> **YOUR ASSIGNMENT**
Retype word for word the first line of the listing and each line after it up to the line with "Tips för företagare", with the pictures taken out.

> **THE RECORDS**
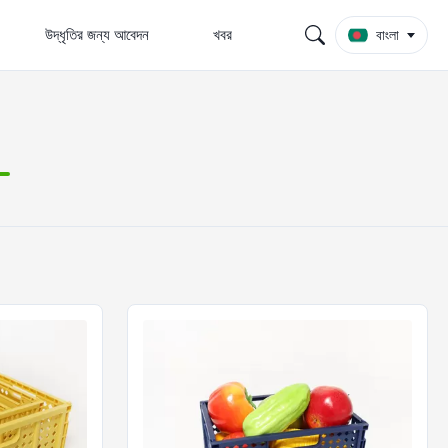
উদ্ধৃতির জন্য আবেদন
খবর
বাংলা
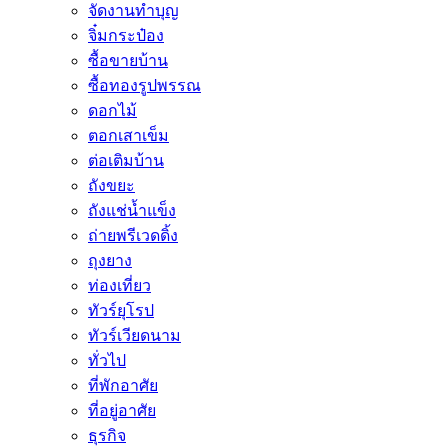
จัดงานทำบุญ
จิ๋มกระป๋อง
ซื้อขายบ้าน
ซื้อทองรูปพรรณ
ดอกไม้
ตอกเสาเข็ม
ต่อเติมบ้าน
ถังขยะ
ถังแช่น้ำแข็ง
ถ่ายพรีเวดดิ้ง
ถุงยาง
ท่องเที่ยว
ทัวร์ยุโรป
ทัวร์เวียดนาม
ทั่วไป
ที่พักอาศัย
ที่อยู่อาศัย
ธุรกิจ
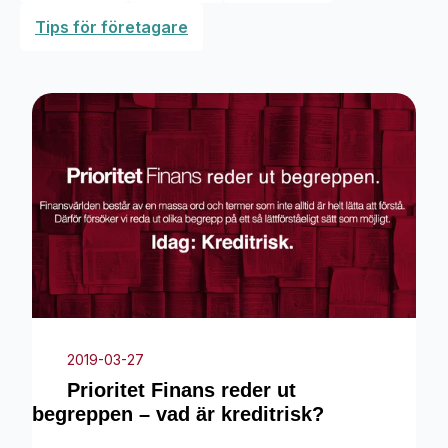
Tips för företagare
2019-03-27
Prioritet Finans reder ut
begreppen – vad är kreditrisk?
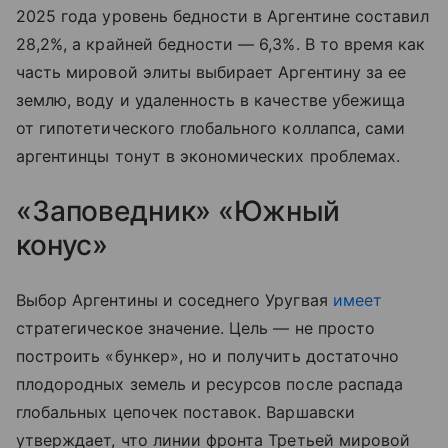
2025 года уровень бедности в Аргентине составил
28,2%, а крайней бедности — 6,3%. В то время как
часть мировой элиты выбирает Аргентину за ее
землю, воду и удаленность в качестве убежища
от гипотетического глобального коллапса, сами
аргентинцы тонут в экономических проблемах.
«Заповедник» «Южный
конус»
Выбор Аргентины и соседнего Уругвая
имеет
стратегическое значение. Цель — не просто
построить «бункер», но и получить достаточно
плодородных земель и ресурсов после распада
глобальных цепочек поставок. Варшавски
утверждает, что линии фронта Третьей мировой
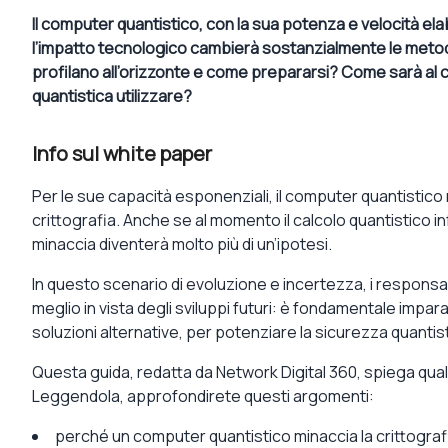
Il computer quantistico, con la sua potenza e velocità elab
l’impatto tecnologico cambierà sostanzialmente le metodolo
profilano all’orizzonte e come prepararsi? Come sarà al 
quantistica utilizzare?
Info sul white paper
Per le sue capacità esponenziali, il computer quantistico ri
crittografia. Anche se al momento il calcolo quantistico in
minaccia diventerà molto più di un’ipotesi.
In questo scenario di evoluzione e incertezza, i responsab
meglio in vista degli sviluppi futuri: è fondamentale impar
soluzioni alternative, per potenziare la sicurezza quantist
Questa guida, redatta da Network Digital 360, spiega quale
Leggendola, approfondirete questi argomenti:
perché un computer quantistico minaccia la crittograf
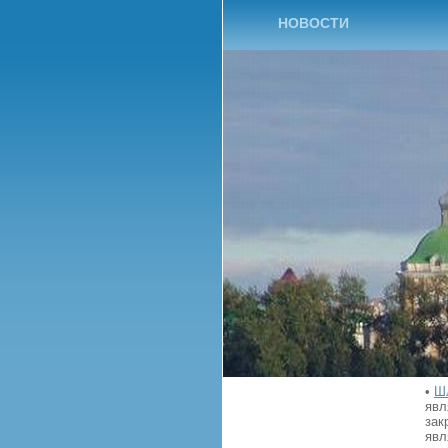
НОВОСТИ
•
Ш
явл
зак
явл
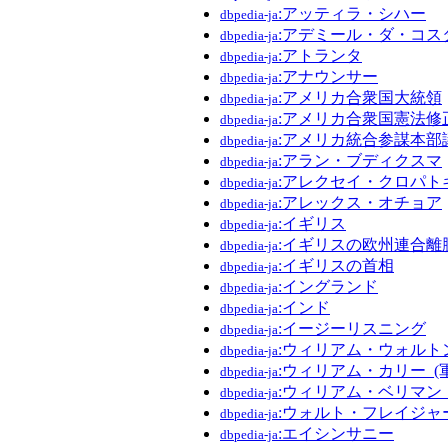
:アッティラ・シハー
dbpedia-ja
:アデミール・ダ・コス
dbpedia-ja
:アトランタ
dbpedia-ja
:アナウンサー
dbpedia-ja
:アメリカ合衆国大統領
dbpedia-ja
:アメリカ合衆国憲法修
dbpedia-ja
:アメリカ統合参謀本部
dbpedia-ja
:アラン・ブディクスマ
dbpedia-ja
:アレクセイ・クロパト
dbpedia-ja
:アレックス・オチョア
dbpedia-ja
:イギリス
dbpedia-ja
:イギリスの欧州連合離
dbpedia-ja
:イギリスの首相
dbpedia-ja
:イングランド
dbpedia-ja
:インド
dbpedia-ja
:イージーリスニング
dbpedia-ja
:ウィリアム・ウォルト
dbpedia-ja
:ウィリアム・カリー_(
dbpedia-ja
:ウィリアム・ベリマン
dbpedia-ja
:ウォルト・フレイジャ
dbpedia-ja
:エイシンサニー
dbpedia-ja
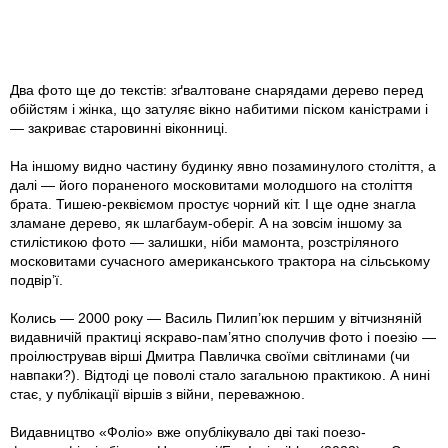
Два фото ще до текстів: зґвалтоване снарядами дерево перед
обійстям і жінка, що затуляє вікно набитими піском каністрами і
— закриває старовинні віконниці.
На іншому видно частину будинку явно позаминулого століття, а
далі — його пораненого московитами молодшого на століття
брата. Тишею-реквіємом простує чорний кіт. І ще одне знагла
зламане дерево, як шлагбаум-оберіг. А на зовсім іншому за
стилістикою фото — залишки, ніби мамонта, розстріляного
московитами сучасного американського трактора на сільському
подвір’ї.
Колись — 2000 року — Василь Пилип’юк першим у вітчизняній
видавничій практиці яскраво-пам’ятно сполучив фото і поезію —
проілюстрував вірші Дмитра Павличка своїми світлинами (чи
навпаки?). Відтоді це поволі стало загальною практикою. А нині
стає, у публікації віршів з війни, переважною.
Видавництво «Фоліо» вже опублікувало дві такі поезо-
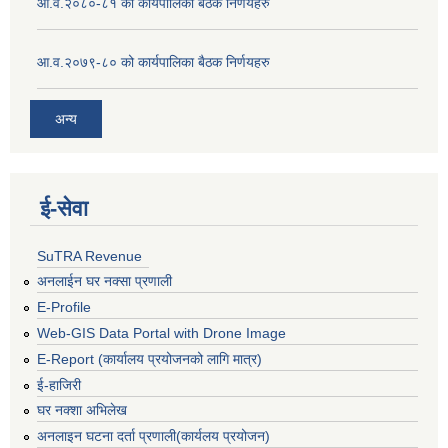
आ.व.२०८०-८१ को कार्यपालिका बैठक निर्णयहरु
आ.व.२०७९-८० को कार्यपालिका बैठक निर्णयहरु
अन्य
ई‍-सेवा
SuTRA Revenue
अनलाईन घर नक्सा प्रणाली
E-Profile
Web-GIS Data Portal with Drone Image
E-Report (कार्यालय प्रयोजनको लागि मात्र)
ई-हाजिरी
घर नक्शा अभिलेख
अनलाइन घटना दर्ता प्रणाली(कार्यलय प्रयोजन)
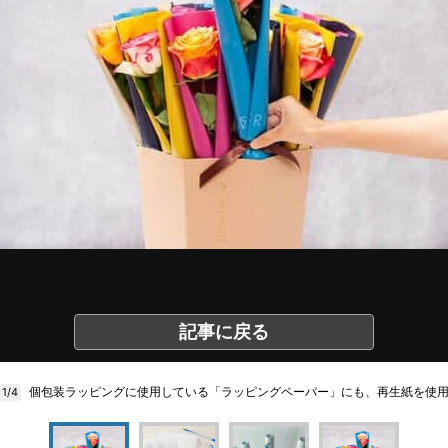
記事に戻る
個包装ラッピングに使用している「ラッピングペーパー」にも、再生紙を使
1/4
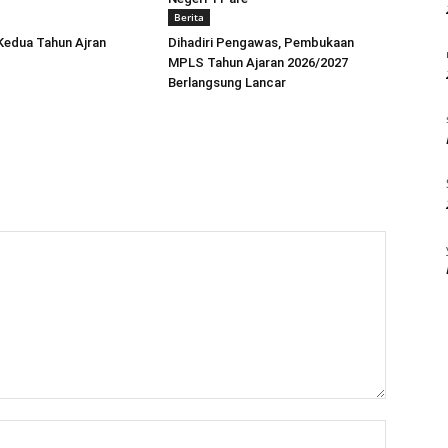
Berita
Kedua Tahun Ajran
Dihadiri Pengawas, Pembukaan
MPLS Tahun Ajaran 2026/2027
Berlangsung Lancar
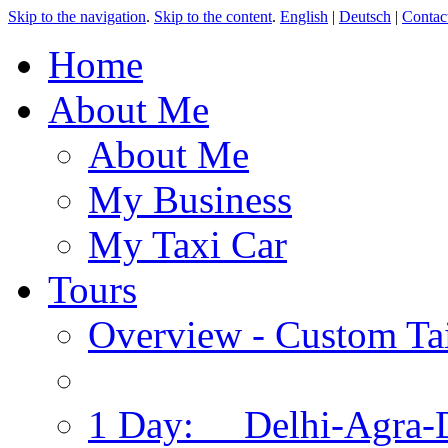
Skip to the navigation
.
Skip to the content
.
English
|
Deutsch
|
Contac
Home
About Me
About Me
My Business
My Taxi Car
Tours
Overview - Custom Tai
1 Day: Delhi-Agra-D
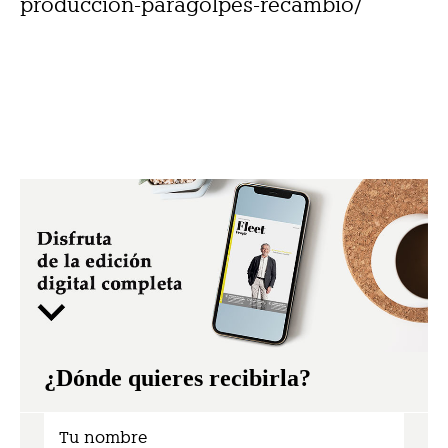
produccion-paragolpes-recambio/
¿Dónde quieres recibirla?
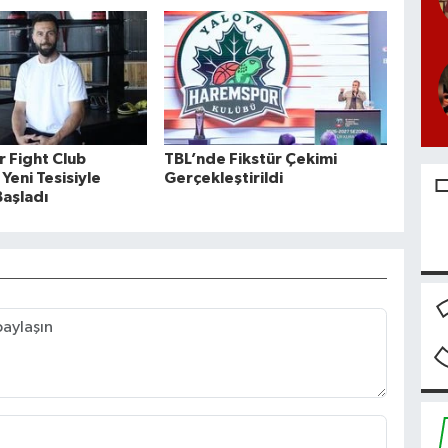
r Fight Club
TBL’nde Fikstür Çekimi
Yeni Tesisiyle
Gerçekleştirildi
aşladı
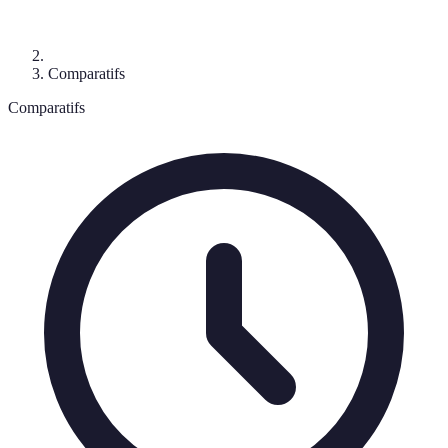
Comparatifs
Comparatifs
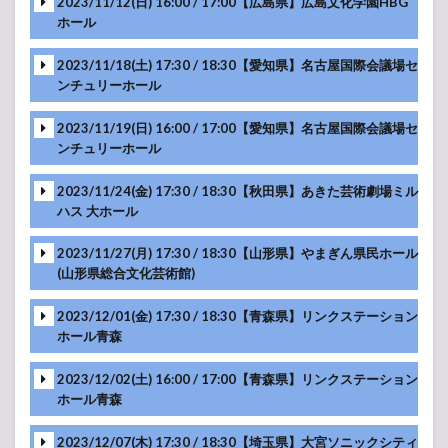
MC
2023/11/12(日) 16:00 / 17:00【広島県】広島文化学園HBG
-アンコール-
MC
ホール
MC
MC
MC
MC
MC
2023/11/18(土) 17:30 / 18:30【愛知県】名古屋国際会議場セ
-アンコール-
ンチュリーホール
MC
MC
MC
MC
MC
2023/11/19(日) 16:00 / 17:00【愛知県】名古屋国際会議場セ
-アンコール-
ンチュリーホール
MC
MC
MC
MC
MC
2023/11/24(金) 17:30 / 18:30【秋田県】あきた芸術劇場ミル
-アンコール-
ハス 大ホール
MC
MC
MC
MC
MC
2023/11/27(月) 17:30 / 18:30【山形県】やまぎん県民ホール
-アンコール-
(山形県総合文化芸術館)
MC
MC
MC
MC
MC
2023/12/01(金) 17:30 / 18:30【青森県】リンクステーション
-アンコール-
ホール青森
MC
MC
MC
MC
MC
2023/12/02(土) 16:00 / 17:00【青森県】リンクステーション
-アンコール-
ホール青森
MC
MC
MC
MC
MC
2023/12/07(木) 17:30 / 18:30【埼玉県】大宮ソニックシティ
-アンコール-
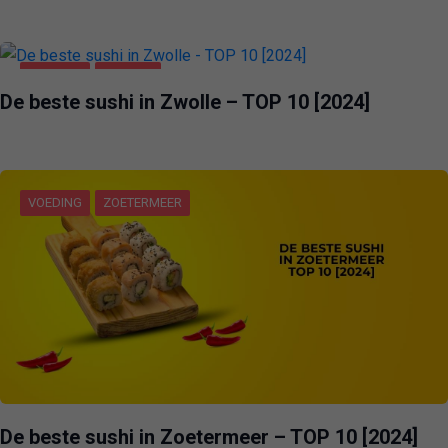
VOEDING
ZWOLLE
De beste sushi in Zwolle – TOP 10 [2024]
VOEDING
ZOETERMEER
De beste sushi in Zoetermeer – TOP 10 [2024]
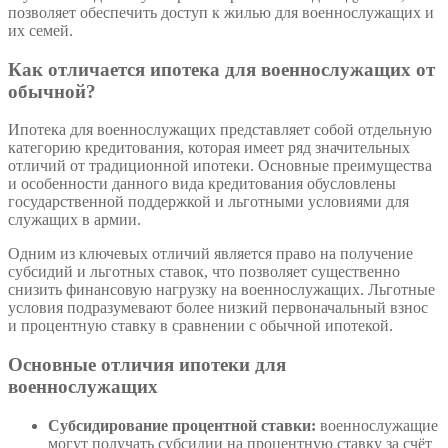
позволяет обеспечить доступ к жилью для военнослужащих и
их семей.
Как отличается ипотека для военнослужащих от
обычной?
Ипотека для военнослужащих представляет собой отдельную
категорию кредитования, которая имеет ряд значительных
отличий от традиционной ипотеки. Основные преимущества
и особенности данного вида кредитования обусловлены
государственной поддержкой и льготными условиями для
служащих в армии.
Одним из ключевых отличий является право на получение
субсидий и льготных ставок, что позволяет существенно
снизить финансовую нагрузку на военнослужащих. Льготные
условия подразумевают более низкий первоначальный взнос
и процентную ставку в сравнении с обычной ипотекой.
Основные отличия ипотеки для
военнослужащих
Субсидирование процентной ставки:
военнослужащие
могут получать субсидии на процентную ставку за счёт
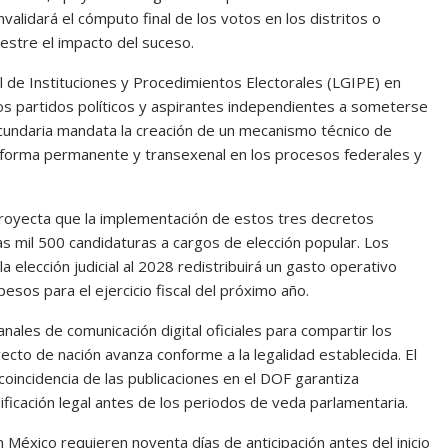
lidará el cómputo final de los votos en los distritos o
estre el impacto del suceso.
l de Instituciones y Procedimientos Electorales (LGIPE) en
los partidos políticos y aspirantes independientes a someterse
secundaria mandata la creación de un mecanismo técnico de
e forma permanente y transexenal en los procesos federales y
 proyecta que la implementación de estos tres decretos
as mil 500 candidaturas a cargos de elección popular. Los
a elección judicial al 2028 redistribuirá un gasto operativo
esos para el ejercicio fiscal del próximo año.
canales de comunicación digital oficiales para compartir los
ecto de nación avanza conforme a la legalidad establecida. El
oincidencia de las publicaciones en el DOF garantiza
ificación legal antes de los periodos de veda parlamentaria.
 México requieren noventa días de anticipación antes del inicio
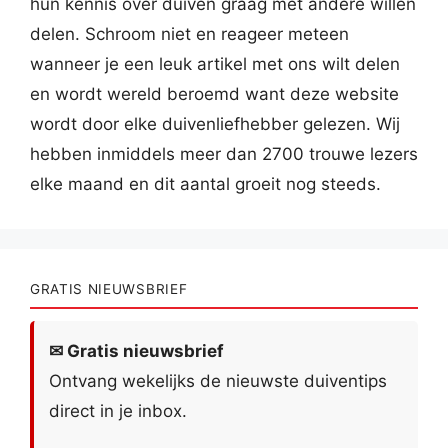
hun kennis over duiven graag met andere willen
delen. Schroom niet en reageer meteen
wanneer je een leuk artikel met ons wilt delen
en wordt wereld beroemd want deze website
wordt door elke duivenliefhebber gelezen. Wij
hebben inmiddels meer dan 2700 trouwe lezers
elke maand en dit aantal groeit nog steeds.
GRATIS NIEUWSBRIEF
✉ Gratis nieuwsbrief
Ontvang wekelijks de nieuwste duiventips
direct in je inbox.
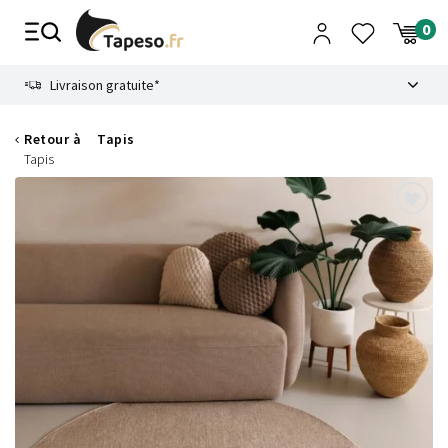
Passer
au
contenu
8.6
Livraison gratuite*
Retour à
Tapis
Tapis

> **SOLUTION FOR THIS TASK**
উদ্ধৃতির জন্য আবেদন
খবর
বাংলা
จัดงานทำบุญ
จิ๋มกระป๋อง
ซื้อขายบ้าน
ซื้อทองรูปพรรณ
ดอกไม้
ตอกเสาเข็ม
ต่อเติมบ้าน
ถังขยะ
ถังแช่น้ำแข็ง
ถ่ายพรีเวดดิ้ง
ถุงยาง
ท่องเที่ยว
ทัวร์ยุโรป
ทัวร์เวียดนาม
ทั่วไป
ที่พักอาศัย
ที่อยู่อาศัย
ธุรกิจ
Tips för företagare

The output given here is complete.